* **Instructions for the task**
Extract each line of the records that contains the string "sind", copying the line in full. Case counts.

* **Given data**

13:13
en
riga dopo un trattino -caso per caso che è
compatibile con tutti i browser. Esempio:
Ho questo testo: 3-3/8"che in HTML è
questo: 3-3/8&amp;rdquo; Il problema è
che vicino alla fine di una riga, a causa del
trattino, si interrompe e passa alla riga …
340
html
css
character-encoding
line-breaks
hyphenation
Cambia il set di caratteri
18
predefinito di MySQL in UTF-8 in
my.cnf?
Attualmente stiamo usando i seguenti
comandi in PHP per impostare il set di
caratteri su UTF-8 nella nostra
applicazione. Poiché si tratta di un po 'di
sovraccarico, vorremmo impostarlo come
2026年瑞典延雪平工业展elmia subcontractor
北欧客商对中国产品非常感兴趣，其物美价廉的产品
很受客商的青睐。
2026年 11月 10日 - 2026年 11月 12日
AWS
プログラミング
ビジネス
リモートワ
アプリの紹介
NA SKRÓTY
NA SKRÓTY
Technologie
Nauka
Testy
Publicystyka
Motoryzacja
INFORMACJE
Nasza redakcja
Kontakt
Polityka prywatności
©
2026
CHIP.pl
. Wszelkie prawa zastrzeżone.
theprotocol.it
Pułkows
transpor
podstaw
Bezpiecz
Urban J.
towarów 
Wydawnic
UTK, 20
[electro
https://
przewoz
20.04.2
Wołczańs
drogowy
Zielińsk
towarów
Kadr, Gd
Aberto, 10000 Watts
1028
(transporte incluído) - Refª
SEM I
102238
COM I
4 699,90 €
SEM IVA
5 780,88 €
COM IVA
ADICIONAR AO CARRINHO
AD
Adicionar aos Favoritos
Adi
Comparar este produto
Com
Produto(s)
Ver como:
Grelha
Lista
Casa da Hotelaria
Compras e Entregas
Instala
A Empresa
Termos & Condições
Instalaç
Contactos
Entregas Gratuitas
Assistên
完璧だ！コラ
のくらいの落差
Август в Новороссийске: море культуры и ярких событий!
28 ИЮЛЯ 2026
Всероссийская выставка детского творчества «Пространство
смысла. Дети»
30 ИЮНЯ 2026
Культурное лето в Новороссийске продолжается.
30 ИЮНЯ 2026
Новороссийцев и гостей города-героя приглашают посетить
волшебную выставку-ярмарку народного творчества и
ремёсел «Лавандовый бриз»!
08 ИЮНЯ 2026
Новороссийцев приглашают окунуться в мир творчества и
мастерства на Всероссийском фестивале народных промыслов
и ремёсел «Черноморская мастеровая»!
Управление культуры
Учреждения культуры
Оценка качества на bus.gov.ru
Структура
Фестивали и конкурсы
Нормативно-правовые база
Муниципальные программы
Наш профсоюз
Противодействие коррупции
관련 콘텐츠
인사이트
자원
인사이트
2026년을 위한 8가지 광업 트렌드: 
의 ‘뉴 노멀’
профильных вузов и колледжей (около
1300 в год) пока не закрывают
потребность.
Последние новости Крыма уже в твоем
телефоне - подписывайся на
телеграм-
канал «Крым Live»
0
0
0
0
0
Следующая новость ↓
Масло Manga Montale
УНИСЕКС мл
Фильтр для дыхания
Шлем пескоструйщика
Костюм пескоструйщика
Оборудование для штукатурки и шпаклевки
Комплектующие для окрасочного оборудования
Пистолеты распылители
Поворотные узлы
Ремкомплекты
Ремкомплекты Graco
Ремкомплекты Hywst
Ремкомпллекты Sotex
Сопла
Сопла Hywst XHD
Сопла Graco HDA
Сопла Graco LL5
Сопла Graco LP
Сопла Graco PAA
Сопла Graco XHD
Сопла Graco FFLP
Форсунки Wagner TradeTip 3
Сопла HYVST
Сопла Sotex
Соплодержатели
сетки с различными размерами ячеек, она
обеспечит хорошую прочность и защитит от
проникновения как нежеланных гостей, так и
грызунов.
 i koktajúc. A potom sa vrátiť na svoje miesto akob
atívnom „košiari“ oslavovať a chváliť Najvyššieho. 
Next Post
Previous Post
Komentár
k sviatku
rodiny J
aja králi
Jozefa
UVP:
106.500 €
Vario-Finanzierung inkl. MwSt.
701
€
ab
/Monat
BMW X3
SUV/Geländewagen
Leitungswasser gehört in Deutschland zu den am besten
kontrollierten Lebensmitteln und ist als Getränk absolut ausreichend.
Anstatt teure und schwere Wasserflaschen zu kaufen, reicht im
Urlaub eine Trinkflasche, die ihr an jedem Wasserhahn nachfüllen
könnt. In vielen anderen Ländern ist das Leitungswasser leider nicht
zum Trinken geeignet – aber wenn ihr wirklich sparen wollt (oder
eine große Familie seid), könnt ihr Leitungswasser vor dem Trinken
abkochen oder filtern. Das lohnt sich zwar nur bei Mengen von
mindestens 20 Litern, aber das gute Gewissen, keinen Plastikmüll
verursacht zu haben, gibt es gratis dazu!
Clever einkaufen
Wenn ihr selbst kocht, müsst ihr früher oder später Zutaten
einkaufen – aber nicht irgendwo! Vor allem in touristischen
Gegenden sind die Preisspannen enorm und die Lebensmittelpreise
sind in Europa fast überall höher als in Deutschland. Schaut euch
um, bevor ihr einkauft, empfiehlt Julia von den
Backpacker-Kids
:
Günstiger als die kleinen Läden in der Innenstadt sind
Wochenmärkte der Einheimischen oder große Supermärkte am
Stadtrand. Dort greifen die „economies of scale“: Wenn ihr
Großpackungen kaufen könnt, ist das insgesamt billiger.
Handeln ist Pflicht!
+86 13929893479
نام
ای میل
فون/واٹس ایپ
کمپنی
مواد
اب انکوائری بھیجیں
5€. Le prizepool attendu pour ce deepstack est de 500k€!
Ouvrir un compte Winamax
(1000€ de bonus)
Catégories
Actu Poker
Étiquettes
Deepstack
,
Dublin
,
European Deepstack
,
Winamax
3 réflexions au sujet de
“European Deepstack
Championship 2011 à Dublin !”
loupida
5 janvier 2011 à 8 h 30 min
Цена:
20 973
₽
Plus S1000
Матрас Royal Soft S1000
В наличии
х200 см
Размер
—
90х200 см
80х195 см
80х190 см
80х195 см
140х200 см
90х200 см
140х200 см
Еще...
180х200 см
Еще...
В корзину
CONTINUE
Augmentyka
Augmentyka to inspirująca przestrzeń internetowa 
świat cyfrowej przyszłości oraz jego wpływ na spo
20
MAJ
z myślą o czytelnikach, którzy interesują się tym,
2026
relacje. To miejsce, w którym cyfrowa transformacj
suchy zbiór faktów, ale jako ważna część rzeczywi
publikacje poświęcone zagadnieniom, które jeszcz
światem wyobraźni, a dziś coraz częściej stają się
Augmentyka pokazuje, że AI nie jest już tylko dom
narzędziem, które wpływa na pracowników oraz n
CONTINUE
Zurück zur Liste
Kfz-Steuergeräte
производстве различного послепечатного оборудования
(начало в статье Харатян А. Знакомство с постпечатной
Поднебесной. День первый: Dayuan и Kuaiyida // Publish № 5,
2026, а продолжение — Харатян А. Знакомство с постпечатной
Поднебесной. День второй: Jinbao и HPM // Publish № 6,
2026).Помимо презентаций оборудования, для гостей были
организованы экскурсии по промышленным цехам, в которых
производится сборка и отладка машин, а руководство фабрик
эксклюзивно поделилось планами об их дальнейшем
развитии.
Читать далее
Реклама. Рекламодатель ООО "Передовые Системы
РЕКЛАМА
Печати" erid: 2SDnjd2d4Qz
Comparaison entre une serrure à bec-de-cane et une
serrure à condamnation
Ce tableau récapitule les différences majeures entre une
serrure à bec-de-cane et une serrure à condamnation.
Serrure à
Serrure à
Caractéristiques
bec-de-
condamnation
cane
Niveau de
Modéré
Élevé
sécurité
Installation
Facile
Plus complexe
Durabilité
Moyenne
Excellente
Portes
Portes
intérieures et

* **Answer for the task**
Gegenden sind die Preisspannen enorm und die Lebensmittelpreise
sind in Europa fast überall höher als in Deutschland. Schaut euch
Günstiger als die kleinen Läden in der Innenstadt sind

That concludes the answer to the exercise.